BILLINGS — Citing district policy in two separate votes Monday night, trustees on the Billings School Board unanimously voted to keep two books, which drew concern from parents for their sexual content, on high school library shelves.
One book is “Lawn Boy” a novel by Jonathan Evison, which describes a sexual encounter between two fourth grade boys.
The other book is titled “Gender Queer: A memoir” by Maia Kobabe. The work is a collection of narrative drawings known as a graphic novel. The book contains drawings of two characters having gay sex.
“I would like to go back to the selection criteria and remind folks that selection of a work does not constitute agreement with its content and that material selected should be considered for the impact of each work as a whole and not in part. So I think by following those guidelines that are already accepted standard policy, it guides us to the decision we’re about to make tonight,” said Trustee Mike Leo.
In the background information presentation, the school district’s attorney, Jeff Weldon, referenced a 1982 Supreme Court Case, Board of Education Island Trees Union Free School District No. 26 v. Pico. Weldon spoke of some of the merits the Billings trustees would be required to judge the books on.

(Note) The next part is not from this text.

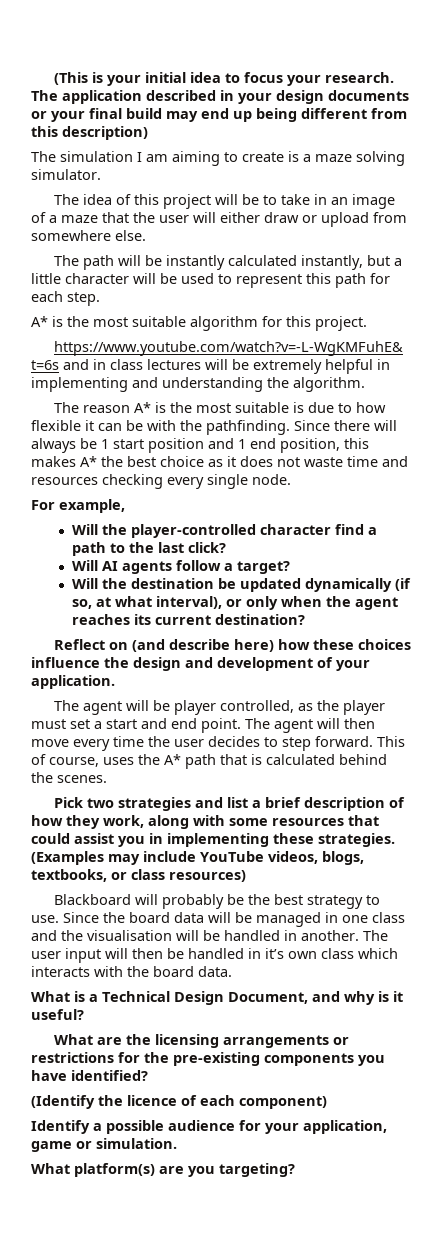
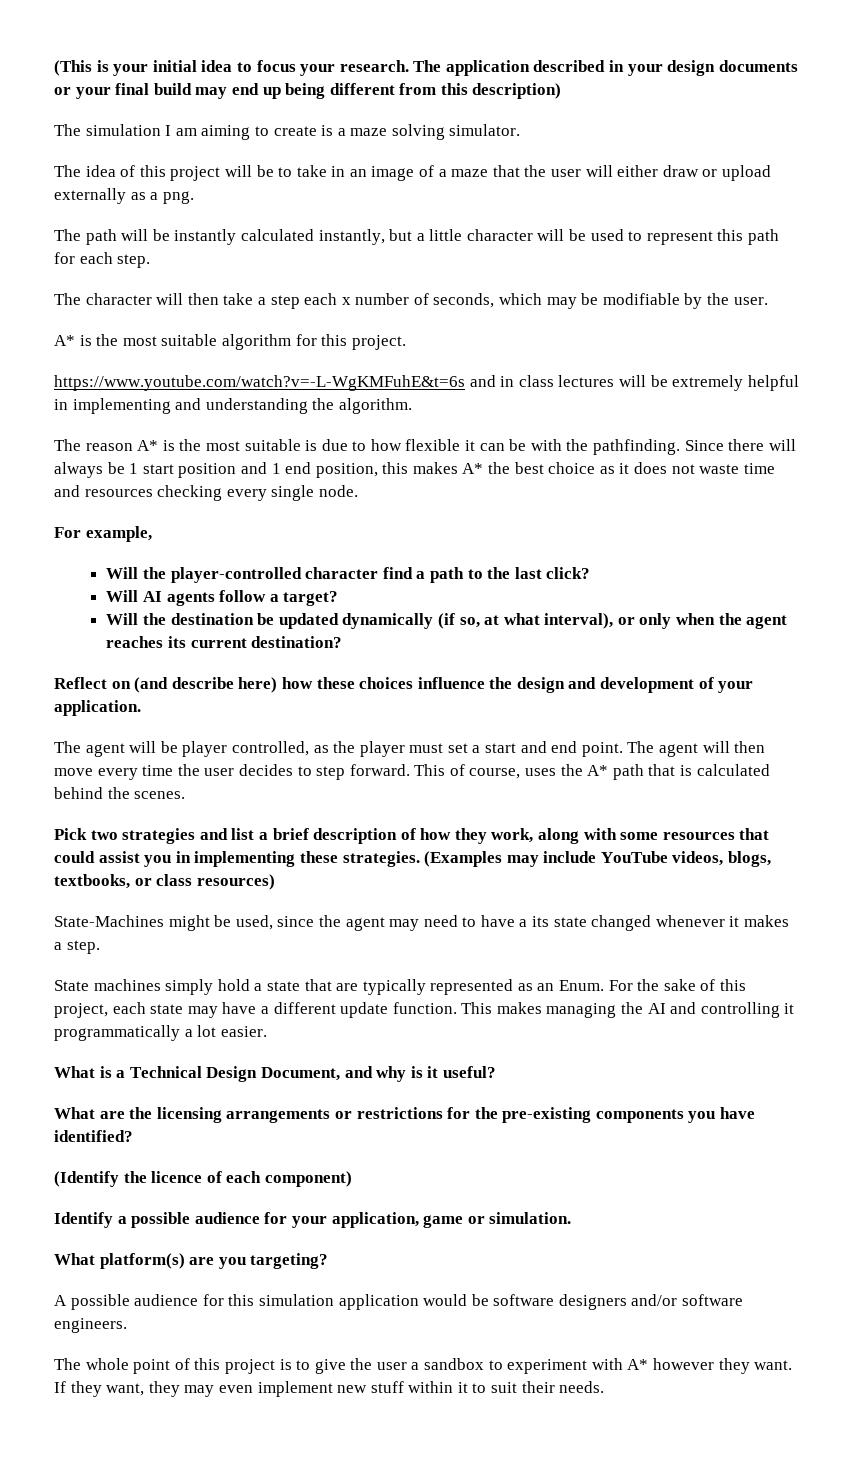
[373,212,407,223] [31,230,146,241] from somewhere else. -> [54,188,194,204] externally as a png.
(100, 299) none -> [54,293,768,309] // The character will then take a step each x number of seconds, which may be modifiable by the user.
[54,894,381,909] [31,912,405,927] [31,930,388,941] [31,948,398,963] [31,966,232,977] Blackboard will probably be the best strategy to use. Since the board data will be managed in one class and the visualisation will be handled in another. The user input will then be handled in it’s own class which interacts with the board data. -> [54,915,790,931] [54,940,100,954] [54,979,747,995] [54,1002,795,1018] [54,1025,267,1041] State-Machines might be used, since the agent may need to have a its state changed whenever it makes a step. // State machines simply hold a state that are typically represented as an Enum. For the sake of this project, each state may have a different update function. This makes managing the AI and controlling it programmatically a lot easier.
(295, 1170) none -> [54,1294,744,1310] [54,1318,127,1333] [54,1358,793,1374] [54,1381,605,1397] // A possible audience for this simulation application would be software designers and/or software engineers. // The whole point of this project is to give the user a sandbox to experiment with A* however they want. If they want, they may even implement new stuff within it to suit their needs.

“In brief, they held that a local school board may not remove books from the school library shelves simply because the trustees or the board members dislike the ideas contained in the books and they seek, by removal of the books, to prescribe which will be orthodox in politics, religion and other matters of opinion,” Weldon said.
The father of a Billings West High School student, Nathan Mathews, first brought his complaint about the books in October last year.
Mathews told a school board committee last week that the books constitute pornography.
“If I stood outside of that school and handed out pornographic materials, I would go to jail. And it seems odd to me that these books would be in our school libraries for everybody to access,” Mathews said.
Matthews said his child wasn’t assigned to read either book as part of class work, nor had his child checked out the book themselves, but he learned of the literature by way of a news story that originated from across the country. The books were up for banning in a school district in Virginia and Texas late last year.
The books were bought in 2020 and were available at West High School and the Career Center, which serve students ranging in age from 14 to 18. “Lawn Boy” has been checked out twice since its addition to the library and “Gender Queer” has been checked out six times so far.
A representative from 406 Pride, a Billings LGBTQ+ resource center, supported keeping the books because they give voice to LGBTQ+ students.
“It’s important for people, whether they are allies or they are part of the community or not to be aware of these perspectives. It could help someone who is in a rough place. or it could just help offer someone perspective that is not their own,” said Katie Elam, board secretary for 406 Pride.